C大阪戦でゴールを決めた直後の東。勝点3を引き寄せたのは、利き足とは逆の右足だった

うれしい反面、悔しさもあった初タイトル

 「ルヴァン杯の初優勝を、僕は観客席から見ていました」

 2022年12月、広島が初のカップタイトルを獲得した日、東俊希はその歓喜の瞬間を国立競技場の観客席から見つめていた。2022年7月の試合で負傷し、同月末には左膝を手術。シーズンの後半はリハビリに費やした。

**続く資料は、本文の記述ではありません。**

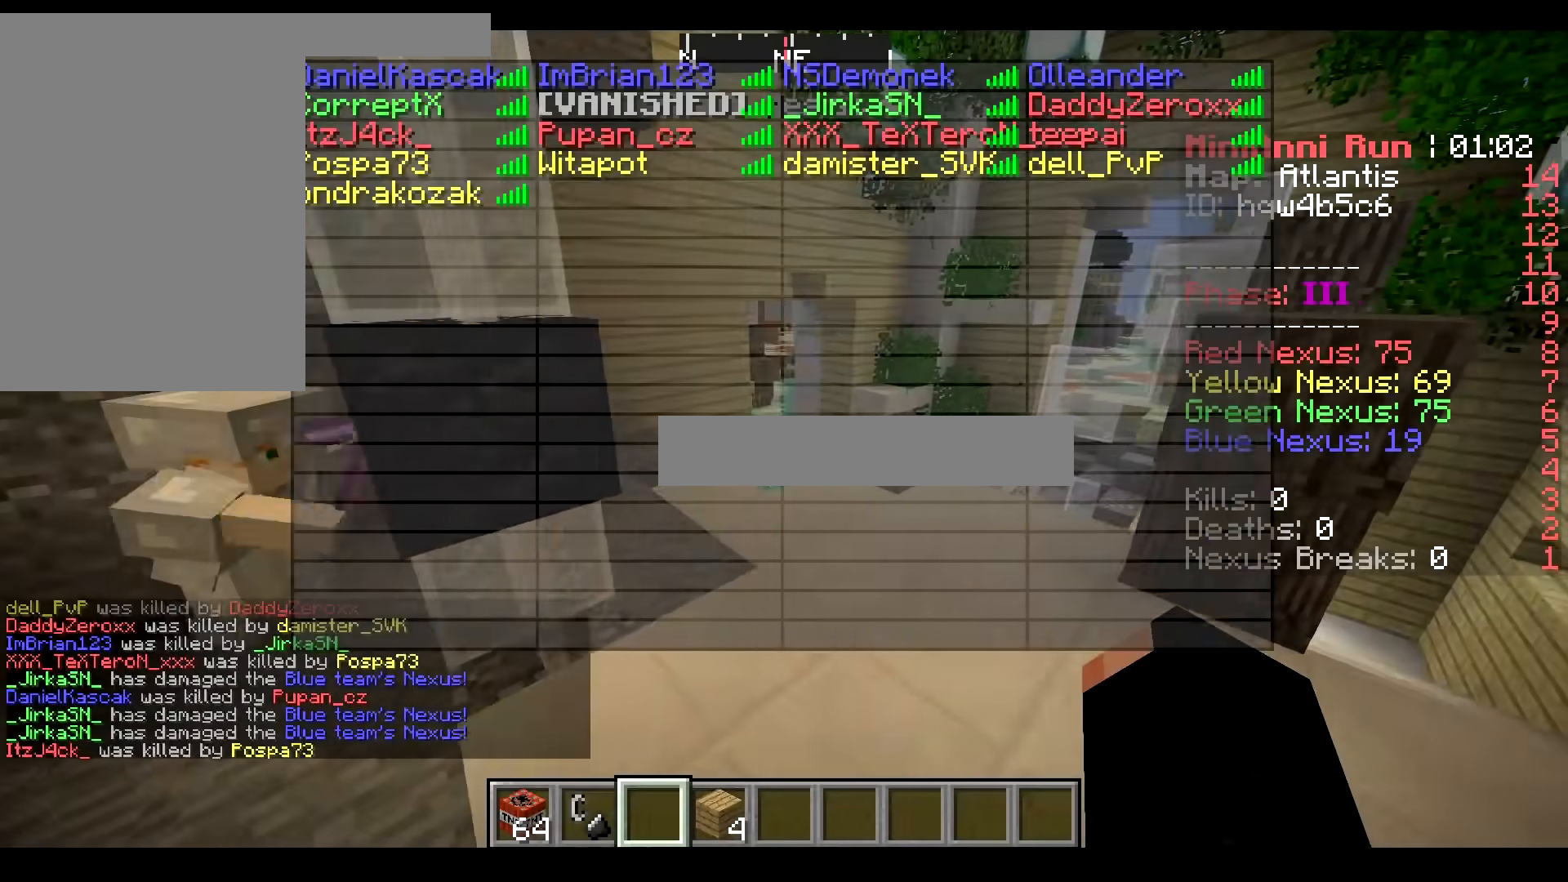
{"keys": [], "mouse": [], "events": [[66, "a", "down"], [333, "a", "up"]]}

 スキッベ監督1年目のシーズン、東はその高い能力を評価され、それまでの主戦場である左サイド、WBにとどまらない複数ポジションで起用されボランチとしての能力を開花していた。誰もが認めるチームの主力。タイトルが狙えるシーズン途中での離脱に、東は正直な胸の内をこう語る。

「だから優勝はうれしい反面、悔しいという思いもありました」

 複雑な思いを抱きながら歓喜に沸くピッチ上のチームメートたちを見つめ、「次は僕が、ピッチの上で優勝を体験したい」と決意した。そしてその決意は、2025シーズンに果たされることとなる。

 同年7月、サンフレッチェ広島は好不調の波に揉まれながらも、タイトルに向けて熾烈な戦いを繰り広げていた。東は自身のプレーについてこう語る。

 「2025シーズン序盤は自分の調子も悪くて、思うようなプレーが出せずにいました。ただ、5月中旬からボランチで起用されるようになると、新しい自分のプレーを見つけたり、良いプレーもいくつか出てきたと思っています」

 手応えを感じる一方で、課題もあった。フィジカルの強度、走力、パワー。そして、視野の広さだ。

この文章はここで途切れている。